The base case forecast is for dwelling prices to rise between 7% to 11%, which is a strong bounce back from the price falls recorded over 2018 and the first half of 2019.

Sydney and Melbourne will drive the rises. The forecast is for Sydney to rise between 10% to 14% and Melbourne 11% to 15%. Other cities are also expected to record price rises.

 

 

The base case forecasts assume no changes in interest rates and, importantly, no intervention by the Australian Prudential Regulation Authority (APRA). The base case also assumes a recovering Australian economy that has responded to the rate cuts of 2019 and reduced international trade tensions. One that is also been driven by ongoing strong population growth rates.

As a result of the improved international outlook and an existing recovering in mining investment, the city of Perth will finally record price rises next year after a prolonged housing downturn. The forecast is for Perth dwelling prices to rise between 3% to 6%.  Brisbane will also benefit from the recovery in mining investment and should also record price rises in the order of 3% to 6%.

Darwin is the only city expected to record price declines. The forecast of for prices to fall between -2% to -5%, as the Darwin economy continues to struggle and excess stock for sale continues to weaken the local market.

Louis Christopher, Managing Director of SQM Research said, “The Sydney and Melbourne housing markets have recorded a sharp turnaround in the 2nd half of 2019 following on from the surprise result of the Federal Election, interest rate cuts, the loosening of credit restrictions and ongoing strong population growth rates. These factors are expected to drive the national housing market into 2020. In a close call, APRA is expected to not immediately intervene despite the strong price rises.

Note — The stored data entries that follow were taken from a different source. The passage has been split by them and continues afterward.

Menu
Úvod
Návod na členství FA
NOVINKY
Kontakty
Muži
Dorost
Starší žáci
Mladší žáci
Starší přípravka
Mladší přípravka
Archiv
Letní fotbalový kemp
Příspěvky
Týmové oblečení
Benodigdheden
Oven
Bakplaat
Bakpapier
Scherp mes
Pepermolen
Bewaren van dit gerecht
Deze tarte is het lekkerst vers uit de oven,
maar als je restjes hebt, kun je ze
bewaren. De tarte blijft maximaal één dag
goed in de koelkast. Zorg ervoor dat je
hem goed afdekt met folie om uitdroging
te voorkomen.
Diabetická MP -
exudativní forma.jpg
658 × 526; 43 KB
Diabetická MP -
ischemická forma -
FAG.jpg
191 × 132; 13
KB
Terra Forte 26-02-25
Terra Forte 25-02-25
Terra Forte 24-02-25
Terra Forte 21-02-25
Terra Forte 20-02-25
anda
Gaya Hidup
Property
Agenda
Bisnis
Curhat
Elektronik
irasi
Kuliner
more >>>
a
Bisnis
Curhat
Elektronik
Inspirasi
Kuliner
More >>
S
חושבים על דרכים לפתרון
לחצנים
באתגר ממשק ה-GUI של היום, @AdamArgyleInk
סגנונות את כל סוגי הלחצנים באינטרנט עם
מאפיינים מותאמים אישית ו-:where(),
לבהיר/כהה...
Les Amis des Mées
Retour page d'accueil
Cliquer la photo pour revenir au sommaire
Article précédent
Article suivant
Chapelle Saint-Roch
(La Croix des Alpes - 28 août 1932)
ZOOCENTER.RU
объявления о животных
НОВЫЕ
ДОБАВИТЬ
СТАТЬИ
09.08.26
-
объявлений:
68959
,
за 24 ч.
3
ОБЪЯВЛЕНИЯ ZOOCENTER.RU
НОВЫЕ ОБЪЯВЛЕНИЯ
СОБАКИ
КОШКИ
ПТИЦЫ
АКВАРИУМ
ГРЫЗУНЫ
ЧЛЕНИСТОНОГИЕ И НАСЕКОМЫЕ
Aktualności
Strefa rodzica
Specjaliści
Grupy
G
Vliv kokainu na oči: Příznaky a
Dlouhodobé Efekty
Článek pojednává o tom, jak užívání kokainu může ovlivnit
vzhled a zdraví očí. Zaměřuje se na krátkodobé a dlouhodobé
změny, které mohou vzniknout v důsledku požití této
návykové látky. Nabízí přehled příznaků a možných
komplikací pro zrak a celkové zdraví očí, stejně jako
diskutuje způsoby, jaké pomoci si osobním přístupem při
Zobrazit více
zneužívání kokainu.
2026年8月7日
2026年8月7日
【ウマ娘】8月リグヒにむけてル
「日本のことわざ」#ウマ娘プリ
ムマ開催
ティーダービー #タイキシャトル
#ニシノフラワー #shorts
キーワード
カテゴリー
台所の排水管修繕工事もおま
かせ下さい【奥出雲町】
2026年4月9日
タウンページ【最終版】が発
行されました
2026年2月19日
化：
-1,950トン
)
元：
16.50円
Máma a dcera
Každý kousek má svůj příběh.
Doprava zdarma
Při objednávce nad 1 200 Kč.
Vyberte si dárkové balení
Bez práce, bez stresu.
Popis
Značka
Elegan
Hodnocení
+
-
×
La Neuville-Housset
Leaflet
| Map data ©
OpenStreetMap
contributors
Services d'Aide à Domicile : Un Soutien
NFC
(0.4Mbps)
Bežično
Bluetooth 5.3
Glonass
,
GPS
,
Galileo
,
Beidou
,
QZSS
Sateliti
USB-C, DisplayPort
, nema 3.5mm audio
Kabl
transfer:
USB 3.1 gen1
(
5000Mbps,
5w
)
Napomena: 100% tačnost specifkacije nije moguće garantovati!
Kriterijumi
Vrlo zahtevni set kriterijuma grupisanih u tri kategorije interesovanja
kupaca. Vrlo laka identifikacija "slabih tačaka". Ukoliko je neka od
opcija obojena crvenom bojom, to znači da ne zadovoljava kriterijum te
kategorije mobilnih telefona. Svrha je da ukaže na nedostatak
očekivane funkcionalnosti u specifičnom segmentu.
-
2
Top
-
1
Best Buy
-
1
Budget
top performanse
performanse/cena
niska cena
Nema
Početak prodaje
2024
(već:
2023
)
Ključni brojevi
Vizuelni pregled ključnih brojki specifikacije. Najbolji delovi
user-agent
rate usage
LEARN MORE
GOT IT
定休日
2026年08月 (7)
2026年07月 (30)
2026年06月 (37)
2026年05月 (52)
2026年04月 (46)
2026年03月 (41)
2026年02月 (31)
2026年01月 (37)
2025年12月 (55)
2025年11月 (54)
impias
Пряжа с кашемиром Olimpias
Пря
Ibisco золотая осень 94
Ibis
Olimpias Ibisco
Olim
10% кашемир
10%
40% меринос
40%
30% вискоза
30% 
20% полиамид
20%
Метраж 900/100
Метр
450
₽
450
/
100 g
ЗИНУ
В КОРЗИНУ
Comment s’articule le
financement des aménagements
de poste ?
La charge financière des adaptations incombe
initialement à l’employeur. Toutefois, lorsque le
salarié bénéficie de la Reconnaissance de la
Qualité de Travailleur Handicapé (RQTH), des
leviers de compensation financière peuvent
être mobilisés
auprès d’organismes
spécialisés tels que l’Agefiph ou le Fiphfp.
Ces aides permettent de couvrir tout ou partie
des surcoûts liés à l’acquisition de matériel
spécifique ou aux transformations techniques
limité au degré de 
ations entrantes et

“However we have some misgivings on the sustainability of this new recovery. Sydney and Melbourne are rising from an overvalued point. Long term, our two largest housing markets look vulnerable and forever reliant on cheap credit. Housing debt, while falling compared to GDP over 2019, is still very high. Better value can definitely found elsewhere such as Perth and Brisbane”, said Christopher

SQM Research also anticipates an ongoing recovery in the Brisbane and Perth rental markets in 2020. While Sydney, will still likely record a fall in rents for the 3rd year running.